If you’re a bit nervous about taking on a podcast yourself, but reckon you have good chemistry with friends and colleagues, this approach could be a good way to break down events in your area or industry, or wade into an interesting topic together.
The Interview Podcast
If you’re just finding your feet in podcasting, this approach can be a really good way to start. Think of it this way: You’ve got someone to help you keep an audience interested, and the fact that you’re involving a range of other people means that you’re keeping things fresh, and potentially attracting different listeners each time.
However, this does leave you with the pressure of finding interesting guests, and getting the most out of them. So a good network and a bit of work on your interview and conversation technique couldn’t hurt. Some people are better at this than others, but the more you work on it, the better you’ll get.
There are several great examples of this approach out there. Marc Maron’s WTF Podcast has a theme of sorts, but it’s mostly Marc chatting and joking with an impressive roster of comedians and well-known figures. Marc’s personality and wit drives the podcast on, but his ability to get conversations flowing with a wide range of different people makes this long-running podcast hugely popular.

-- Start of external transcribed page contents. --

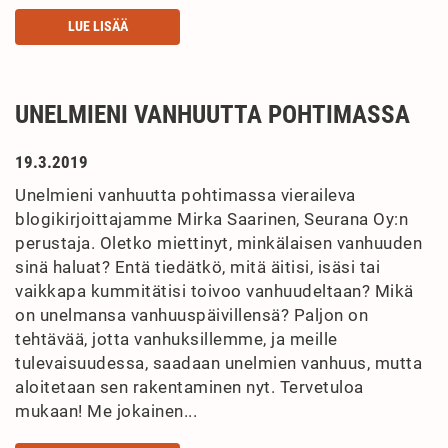
LUE LISÄÄ
UNELMIENI VANHUUTTA POHTIMASSA
19.3.2019
Unelmieni vanhuutta pohtimassa vieraileva
blogikirjoittajamme Mirka Saarinen, Seurana Oy:n
perustaja. Oletko miettinyt, minkälaisen vanhuuden
sinä haluat? Entä tiedätkö, mitä äitisi, isäsi tai
vaikkapa kummitätisi toivoo vanhuudeltaan? Mikä
on unelmansa vanhuuspäivillensä? Paljon on
tehtävää, jotta vanhuksillemme, ja meille
tulevaisuudessa, saadaan unelmien vanhuus, mutta
aloitetaan sen rakentaminen nyt. Tervetuloa
mukaan! Me jokainen...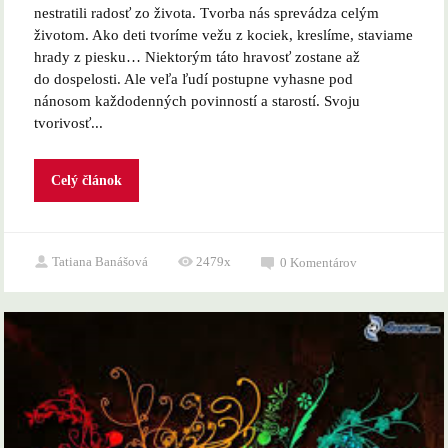
nestratili radosť zo života. Tvorba nás sprevádza celým
životom. Ako deti tvoríme vežu z kociek, kreslíme, staviame
hrady z piesku… Niektorým táto hravosť zostane až
do dospelosti. Ale veľa ľudí postupne vyhasne pod
nánosom každodenných povinností a starostí. Svoju
tvorivosť...
Celý článok
Tatiana Banášová
2479x
0
Komentárov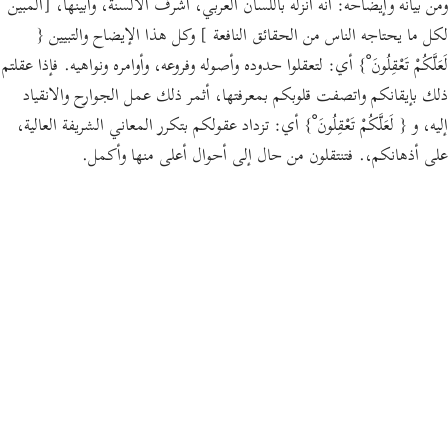
ومن بيانه وإيضاحه:
أنه أنزله باللسان العربي، أشرف الألسنة، وأبينها،
[المبين
{
وكل هذا الإيضاح والتبيين
لكل ما يحتاجه الناس من الحقائق النافعة ]
لَعَلَّكُمْ تَعْقِلُونَ ْ}
أي: لتعقلوا حدوده وأصوله وفروعه، وأوامره ونواهيه. فإذا عقلتم
ذلك بإيقانكم واتصفت قلوبكم بمعرفتها، أثمر ذلك عمل الجوارح والانقياد
إليه، و
{ لَعَلَّكُمْ تَعْقِلُونَ ْ}
أي: تزداد عقولكم بتكرر المعاني الشريفة العالية،
على أذهانكم،. فتنتقلون من حال إلى أحوال أعلى منها وأكمل.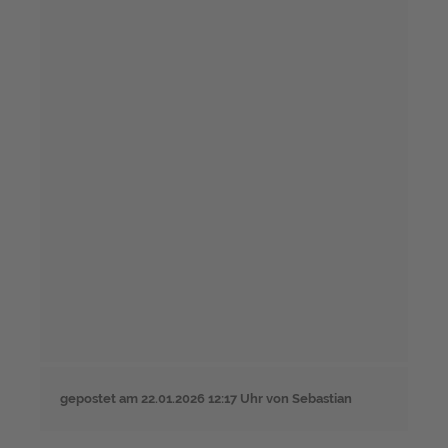
gepostet am
22.01.2026 12:17 Uhr
von Sebastian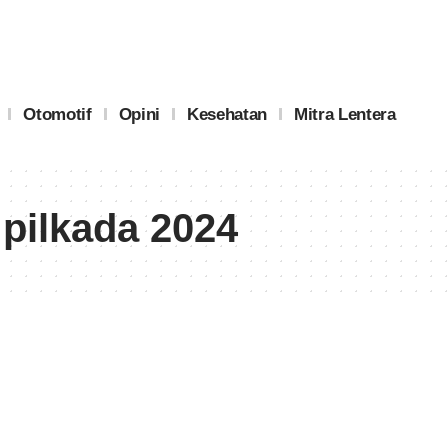
Otomotif
Opini
Kesehatan
Mitra Lentera
pilkada 2024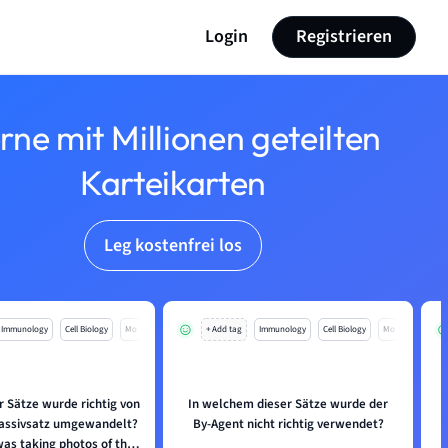
Login
Registrieren
rne mit Millionen geteilten
Karteikarten
Leg kostenfrei los
Immunology
Cell Biology
Mo
+ Add tag
Immunology
Cell Biology
Mo
r Sätze wurde richtig von
In welchem dieser Sätze wurde der
 Passivsatz umgewandelt?
By-Agent nicht richtig verwendet?
A
was taking photos of the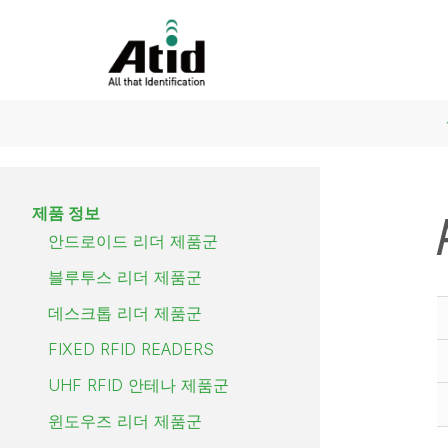
제품 정보
안드로이드 리더 제품군
블루투스 리더 제품군
데스크톱 리더 제품군
FIXED RFID READERS
UHF RFID 안테나 제품군
윈도우즈 리더 제품군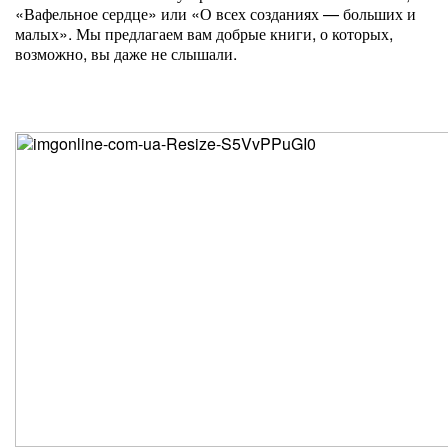
«Вафельное сердце» или «О всех созданиях — больших и
малых». Мы предлагаем вам добрые книги, о которых,
возможно, вы даже не слышали.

Industries love to hear about their own. And interviewing success stories in a certain field can be a good way to build up a following. Take Debbie Millman’s Design Matters podcast. Debbie started the podcast in 2005 as “an inventive way to ask my heroes everything I wanted to know about them”. She’s since turned it into an award-winning anchor show on Design Observer’s media channel.
The Documentary Podcast
It’s no surprise that the best versions of these come from the radio industry. After all, putting together slick audio segments is their bread-and-butter. The best place to start here is with This American Life, the spectacularly-consistent and popular series from WBEZ.
Each episode, host Ira Glass introduces a group of audio documentary stories on a theme, whether it’s babysitters, education or the housing crisis. This American Life draws in a wide roster of different voices, and that keeps the stories fresh. But they’re always well-produced, and the over-arching theme is often interpreted in exciting and affecting ways.
This approach is also used in one of my favourite podcasts of 2015. Hosted by Lulu Miller and Alix Spiegel, Invisibilia blends scientific research with storytelling to tackle “the invisible forces that control human behaviour”. Alix and Lulu have a flowing rapport and a conversational touch, but the research underneath is fascinating. Are computers changing human behaviour? What would happen if we didn’t have fear? And what do our thoughts say about who we are?
Recording a documentary-style podcast isn’t necessarily for the faint of heart. It requires a certain grasp of editing and a good sense of how a story fits together. But if you’ve got a bit of time and skill (or some professional help) and a big story worth telling, this can really set you apart from the rest.